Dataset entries
-=-=-

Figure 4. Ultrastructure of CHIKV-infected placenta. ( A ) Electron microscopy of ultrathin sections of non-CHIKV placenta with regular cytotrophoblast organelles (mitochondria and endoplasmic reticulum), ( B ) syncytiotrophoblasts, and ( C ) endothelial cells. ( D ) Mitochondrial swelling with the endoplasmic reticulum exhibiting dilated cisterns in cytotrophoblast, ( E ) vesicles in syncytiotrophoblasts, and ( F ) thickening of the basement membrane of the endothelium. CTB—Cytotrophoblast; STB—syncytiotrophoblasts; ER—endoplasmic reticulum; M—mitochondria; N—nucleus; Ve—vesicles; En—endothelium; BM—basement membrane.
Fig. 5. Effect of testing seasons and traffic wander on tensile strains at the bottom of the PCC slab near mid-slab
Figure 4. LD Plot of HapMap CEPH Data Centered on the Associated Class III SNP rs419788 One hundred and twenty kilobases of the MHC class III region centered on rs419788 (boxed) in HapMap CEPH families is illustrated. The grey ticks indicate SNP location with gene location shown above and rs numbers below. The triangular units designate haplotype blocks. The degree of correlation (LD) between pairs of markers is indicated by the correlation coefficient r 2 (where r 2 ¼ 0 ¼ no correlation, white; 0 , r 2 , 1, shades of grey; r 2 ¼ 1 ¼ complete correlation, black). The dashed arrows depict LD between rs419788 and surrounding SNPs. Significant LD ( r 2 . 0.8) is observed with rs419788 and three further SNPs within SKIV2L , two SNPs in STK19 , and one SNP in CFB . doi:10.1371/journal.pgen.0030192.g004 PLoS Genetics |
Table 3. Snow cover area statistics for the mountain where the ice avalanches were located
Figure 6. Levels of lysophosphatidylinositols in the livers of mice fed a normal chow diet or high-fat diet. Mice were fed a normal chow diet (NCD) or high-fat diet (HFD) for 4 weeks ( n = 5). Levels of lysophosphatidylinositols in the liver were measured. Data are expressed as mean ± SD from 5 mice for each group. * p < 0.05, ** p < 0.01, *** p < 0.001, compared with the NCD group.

-=-=-

Each line from the one with "Table 3. Snow" through the last line of the records above must be retyped exactly, and no other line may be given.

Table 3. Snow cover area statistics for the mountain where the ice avalanches were located
Figure 6. Levels of lysophosphatidylinositols in the livers of mice fed a normal chow diet or high-fat diet. Mice were fed a normal chow diet (NCD) or high-fat diet (HFD) for 4 weeks ( n = 5). Levels of lysophosphatidylinositols in the liver were measured. Data are expressed as mean ± SD from 5 mice for each group. * p < 0.05, ** p < 0.01, *** p < 0.001, compared with the NCD group.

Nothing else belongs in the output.